= What you have to do =
Of the records that follow, copy only the lines from the line containing "Feyenoord.supporters.nl" to the line containing "บยสส.3 ศึกษาดูงาน", both included, exactly as written.

● ● ●

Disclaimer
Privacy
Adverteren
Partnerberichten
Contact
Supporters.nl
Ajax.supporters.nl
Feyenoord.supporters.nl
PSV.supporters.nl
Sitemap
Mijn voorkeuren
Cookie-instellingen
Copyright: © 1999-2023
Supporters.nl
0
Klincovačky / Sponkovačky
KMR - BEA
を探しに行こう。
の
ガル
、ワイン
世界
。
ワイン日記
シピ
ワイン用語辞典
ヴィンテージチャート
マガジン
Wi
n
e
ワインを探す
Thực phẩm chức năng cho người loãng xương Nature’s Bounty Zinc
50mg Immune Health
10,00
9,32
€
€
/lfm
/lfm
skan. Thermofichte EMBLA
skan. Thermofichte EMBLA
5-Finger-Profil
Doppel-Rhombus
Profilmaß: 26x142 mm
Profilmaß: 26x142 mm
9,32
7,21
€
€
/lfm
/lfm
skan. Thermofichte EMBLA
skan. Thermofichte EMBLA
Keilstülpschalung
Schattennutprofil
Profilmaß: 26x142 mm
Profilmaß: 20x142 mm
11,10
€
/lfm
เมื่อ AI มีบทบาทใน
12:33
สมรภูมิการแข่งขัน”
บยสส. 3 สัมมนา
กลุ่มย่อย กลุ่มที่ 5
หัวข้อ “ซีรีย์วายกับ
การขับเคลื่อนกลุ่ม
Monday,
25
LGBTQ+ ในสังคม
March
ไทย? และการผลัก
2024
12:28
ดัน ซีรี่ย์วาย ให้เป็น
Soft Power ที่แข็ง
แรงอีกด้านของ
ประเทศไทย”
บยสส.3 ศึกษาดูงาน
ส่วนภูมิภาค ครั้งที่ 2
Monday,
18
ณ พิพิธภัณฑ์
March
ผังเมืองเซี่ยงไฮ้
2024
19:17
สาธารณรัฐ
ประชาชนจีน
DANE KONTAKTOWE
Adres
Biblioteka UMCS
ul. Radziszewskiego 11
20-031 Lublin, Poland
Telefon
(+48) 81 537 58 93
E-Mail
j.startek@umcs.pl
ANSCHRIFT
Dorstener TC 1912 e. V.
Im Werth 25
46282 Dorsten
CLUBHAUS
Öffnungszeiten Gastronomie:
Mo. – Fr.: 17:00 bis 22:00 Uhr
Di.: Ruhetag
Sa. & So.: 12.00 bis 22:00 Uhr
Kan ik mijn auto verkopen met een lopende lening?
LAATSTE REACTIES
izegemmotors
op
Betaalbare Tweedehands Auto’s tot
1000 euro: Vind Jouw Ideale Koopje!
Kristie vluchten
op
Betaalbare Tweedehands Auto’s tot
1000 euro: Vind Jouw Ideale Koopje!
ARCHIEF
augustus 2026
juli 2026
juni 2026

● ● ●

= Worked solution =
Feyenoord.supporters.nl
PSV.supporters.nl
Sitemap
Mijn voorkeuren
Cookie-instellingen
Copyright: © 1999-2023
Supporters.nl
0
Klincovačky / Sponkovačky
KMR - BEA
を探しに行こう。
の
ガル
、ワイン
世界
。
ワイン日記
シピ
ワイン用語辞典
ヴィンテージチャート
マガジン
Wi
n
e
ワインを探す
Thực phẩm chức năng cho người loãng xương Nature’s Bounty Zinc
50mg Immune Health
10,00
9,32
€
€
/lfm
/lfm
skan. Thermofichte EMBLA
skan. Thermofichte EMBLA
5-Finger-Profil
Doppel-Rhombus
Profilmaß: 26x142 mm
Profilmaß: 26x142 mm
9,32
7,21
€
€
/lfm
/lfm
skan. Thermofichte EMBLA
skan. Thermofichte EMBLA
Keilstülpschalung
Schattennutprofil
Profilmaß: 26x142 mm
Profilmaß: 20x142 mm
11,10
€
/lfm
เมื่อ AI มีบทบาทใน
12:33
สมรภูมิการแข่งขัน”
บยสส. 3 สัมมนา
กลุ่มย่อย กลุ่มที่ 5
หัวข้อ “ซีรีย์วายกับ
การขับเคลื่อนกลุ่ม
Monday,
25
LGBTQ+ ในสังคม
March
ไทย? และการผลัก
2024
12:28
ดัน ซีรี่ย์วาย ให้เป็น
Soft Power ที่แข็ง
แรงอีกด้านของ
ประเทศไทย”
บยสส.3 ศึกษาดูงาน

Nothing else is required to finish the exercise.